Afinal, o que possibilita a uma criança ocupar o lugar de aluno? Fragmentos do trabalho de acompanhamento terapêutico de uma criança autista em seu percurso escolar.
AUTORIA
Silvia Bicudo
ABSTRACT
Sabemos que foi somente a partir da Declaração de Salamanca, em 1994, que o direito de toda e qualquer criança à escola foi estabelecido. De lá para cá muito se tem estudado, pesquisado e praticado para que a concretização de tal direito se dê para além de uma configuração protocolar. É verdade que o fato de uma criança estar matriculada e frequentar uma escola, não garante, por si só, que seja efetivamente vista e tratada pela comunidade escolar como aluna. Para que isso possa acontecer, é necessário ao menos um educador que a suponha nessa posição: aguçando sua curiosidade, convocando seu desejo de aprender, apostando em suas contribuições e descobertas, interditando quando necessário e assim por diante. Mais ainda, é essencial que tal educador sustente essa posição mesmo – e principalmente – quando a criança não corresponder às expectativas nela depositadas. Ocupar a posição de aluno é uma construção que se dá na relação e pela relação da criança com seus interlocutores numa via de mão dupla. No caso de crianças com algum entrave psíquico, como psicoses e autismos, essa construção fica ainda mais evidente na medida em que esses funcionamentos, por suas particularidades de funcionamento, convocam ainda mais os educadores à (re) invenção. Diante deste contexto, o presente trabalho discorre sobre como esta construção se dá na prática, a partir da apresentação de fragmentos do acompanhamento terapêutico de uma criança autista, por mim realizado, em seu percurso escolar na educação infantil.
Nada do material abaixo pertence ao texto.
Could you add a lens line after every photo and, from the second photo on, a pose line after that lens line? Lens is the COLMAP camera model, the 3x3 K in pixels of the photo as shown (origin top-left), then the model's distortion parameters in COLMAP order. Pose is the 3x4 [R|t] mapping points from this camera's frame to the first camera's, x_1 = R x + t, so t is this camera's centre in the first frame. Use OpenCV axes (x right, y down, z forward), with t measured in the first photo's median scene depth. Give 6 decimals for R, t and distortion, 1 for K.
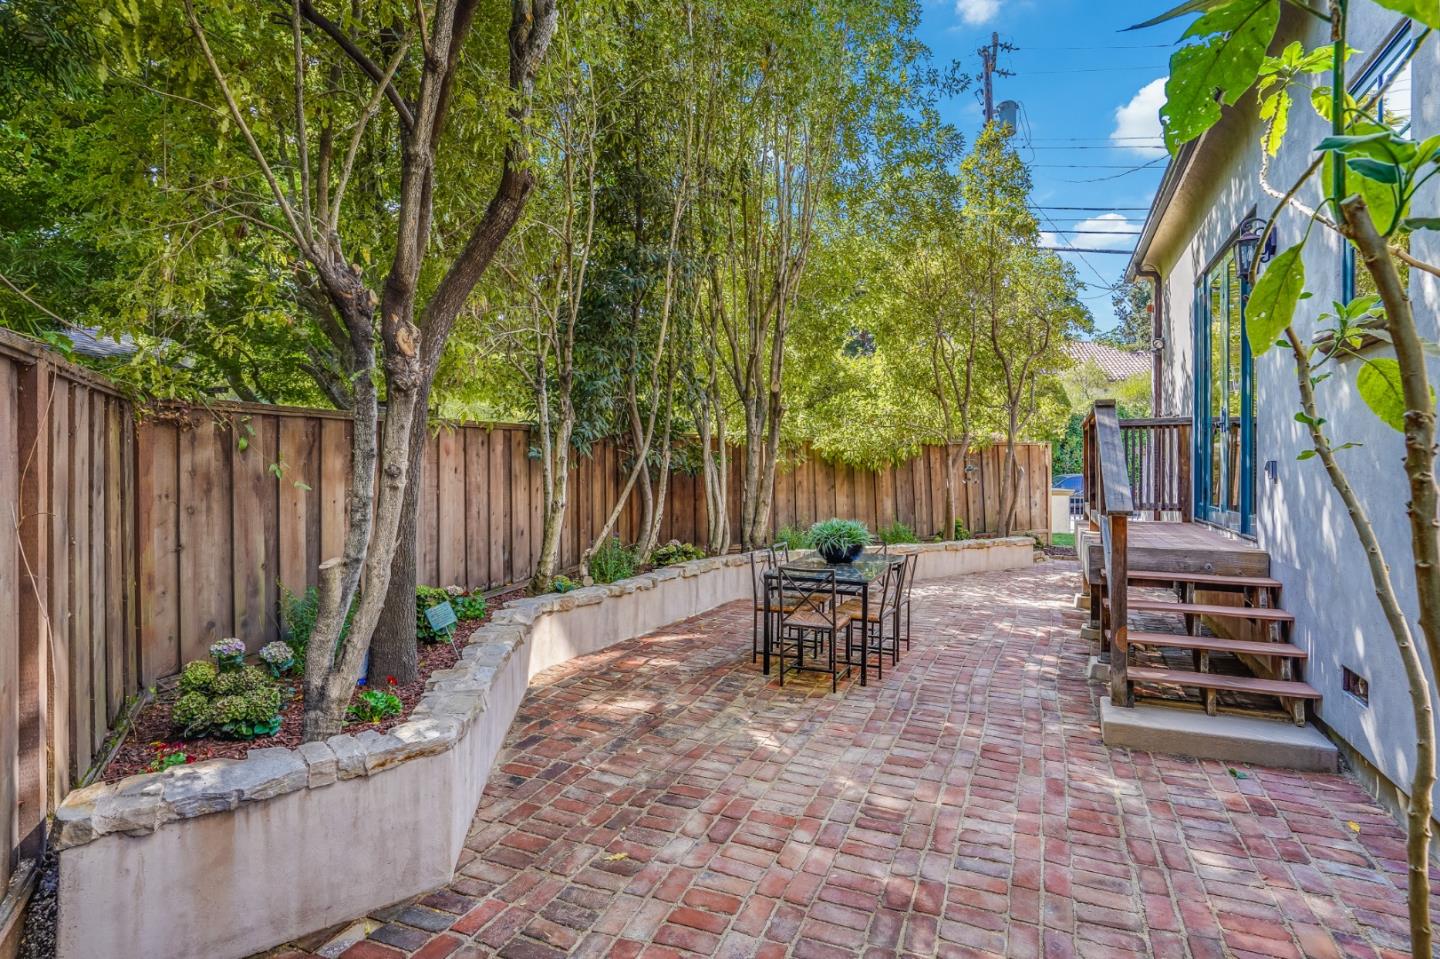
lens RADIAL K [[689.6, 0, 710.3], [0, 689.6, 473.0], [0, 0, 1]] dist [-0.049595, 0.022636]
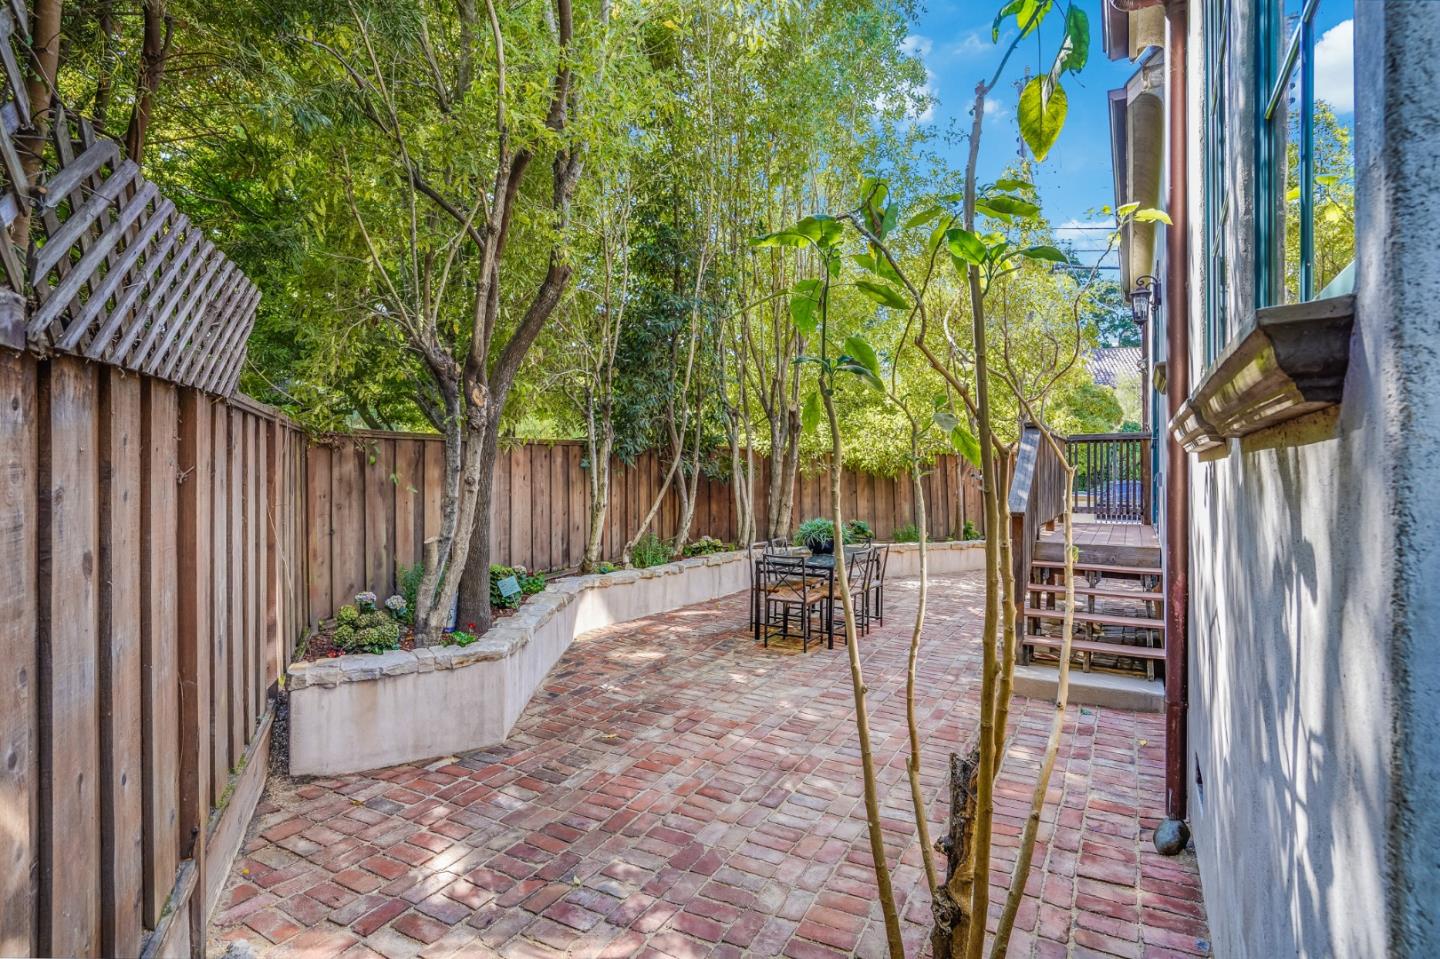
lens RADIAL K [[691.0, 0, 726.2], [0, 691.0, 478.1], [0, 0, 1]] dist [-0.061442, 0.023864]
pose [[0.995024, 0.002760, -0.099600, 0.180909], [-0.002669, 0.999996, 0.001047, -0.007974], [0.099603, -0.000776, 0.995027, -0.329554]]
Partindo das dificuldades que a criança em questão se deparou no início de seu processo de alfabetização, apresentarei de que forma o olhar frustrado das professoras para tais dificuldades puderem se transformar, com a ajuda do trabalho de acompanhamento terapêutico, em criação, convocando a criança a uma produção autoral, por elas reconhecida e que teve como efeito na criança, a possibilidade de se engajar enquanto “mais um aluno” da sala.